The symbolism was not lost on Msgr. Ray East, pastor of St. Teresa of Avila Parish in Washington, who said it was powerful to walk through the passageway and come to the other side where crowds assembled at the foot of the King statue.

He likened it to walking through despair to new life or finding light in darkness and love in hate to view a statue that conveys the sense of greatness of a “preacher who rose up when no one else would and spoke of hope and healing.”

Rev. King’s strong sense of hope even amid racism has long inspired Fr. Patrick Smith, pastor of St. Augustine Parish in Washington, the oldest black Catholic church in Washington and a parish that housed many of the marchers that came to Washington in 1963.

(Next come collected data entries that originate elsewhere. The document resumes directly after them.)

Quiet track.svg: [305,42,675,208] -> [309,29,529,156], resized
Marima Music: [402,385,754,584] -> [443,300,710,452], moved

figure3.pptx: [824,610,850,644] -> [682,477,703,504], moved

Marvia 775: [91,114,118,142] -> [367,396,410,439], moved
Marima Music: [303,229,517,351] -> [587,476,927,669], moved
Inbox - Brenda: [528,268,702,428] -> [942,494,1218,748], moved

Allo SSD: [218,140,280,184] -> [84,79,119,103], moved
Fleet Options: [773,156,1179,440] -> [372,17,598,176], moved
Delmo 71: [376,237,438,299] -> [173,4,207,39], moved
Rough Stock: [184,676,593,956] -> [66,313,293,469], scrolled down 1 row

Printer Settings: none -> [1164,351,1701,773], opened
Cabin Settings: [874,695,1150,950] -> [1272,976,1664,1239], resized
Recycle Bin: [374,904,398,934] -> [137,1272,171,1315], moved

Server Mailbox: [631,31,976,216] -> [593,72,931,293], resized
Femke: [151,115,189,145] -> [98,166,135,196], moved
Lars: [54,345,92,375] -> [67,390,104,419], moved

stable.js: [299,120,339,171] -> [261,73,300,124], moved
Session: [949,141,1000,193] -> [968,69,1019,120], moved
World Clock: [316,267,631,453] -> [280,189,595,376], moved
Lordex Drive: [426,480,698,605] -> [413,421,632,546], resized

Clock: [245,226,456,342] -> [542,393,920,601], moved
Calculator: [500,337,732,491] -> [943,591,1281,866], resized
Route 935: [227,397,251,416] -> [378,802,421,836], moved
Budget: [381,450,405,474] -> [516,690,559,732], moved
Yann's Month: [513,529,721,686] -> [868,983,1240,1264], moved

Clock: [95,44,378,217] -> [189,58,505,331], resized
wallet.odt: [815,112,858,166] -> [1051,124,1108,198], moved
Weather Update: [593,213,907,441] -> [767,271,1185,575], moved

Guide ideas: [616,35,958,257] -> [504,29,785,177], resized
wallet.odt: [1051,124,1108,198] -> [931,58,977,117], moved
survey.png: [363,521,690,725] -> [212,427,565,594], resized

Fr. Smith, who was born two months after the March on Washington, said he was always inspired by Rev. King “for believing in something so much that he was willing to die for it.”

Service and love

He also said Rev. King’s words have had staying power because his dream was “clearly not just something for the African American community” but instead a “vision of the kingdom of God. That’s why it’s endured,” he said.

Today, nearly 50 years after Rev. King spoke of his hope for racial equality, Americans are closely divided about the extent that dream has being fulfilled. According to a USA Today/Gallup poll released Aug. 26, 51 percent feel this vision has been achieved while 49 percent say it has not. The poll, with a margin of error of plus or minus four percentage points, was conducted Aug. 4-7 surveying 1,319 adults.

Just visiting the memorial provides a pointed reminder of the work that still needs to be done, some say.

“We’ve come a mighty long way,” said Sr. Roberta Fulton, a member of the Sisters of St. Mary of Namur and president of the National Black Sisters’ Conference, “but there is still a lot of work to be done.”

The sister, who is principal of St. Martin de Porres School in Columbia, SC, took part in the preview tour of the memorial this summer and said she intends to visit it every time she comes to Washington.

She described the memorial as a “blessing to African American people and to the nation” because it will enable people to “see what tremendous strength and faith Dr. King really had to keep moving forward.”

Now she said the key to keeping that momentum going is to inspire young people with Rev. King’s message.

Msgr. East agreed and said he is urging people to visit the memorial as part of a pilgrimage. Personally, he knows he “stands on the shoulders” of his parents and other relatives who attended the 1963 March on Washington and he asks himself what he needs to do to continue Rev. King’s work which echoes so many aspects of Catholic social teaching.

Beverly Carroll, assistant director of the Subcommittee on African-American Affairs for the US Conference of Catholic Bishops (USCCB), likewise said the work Rev. King started remains undone.

She said Rev. King’s “presence on the National Mall reminds us the job is not finished and calls us to leadership through service and love.”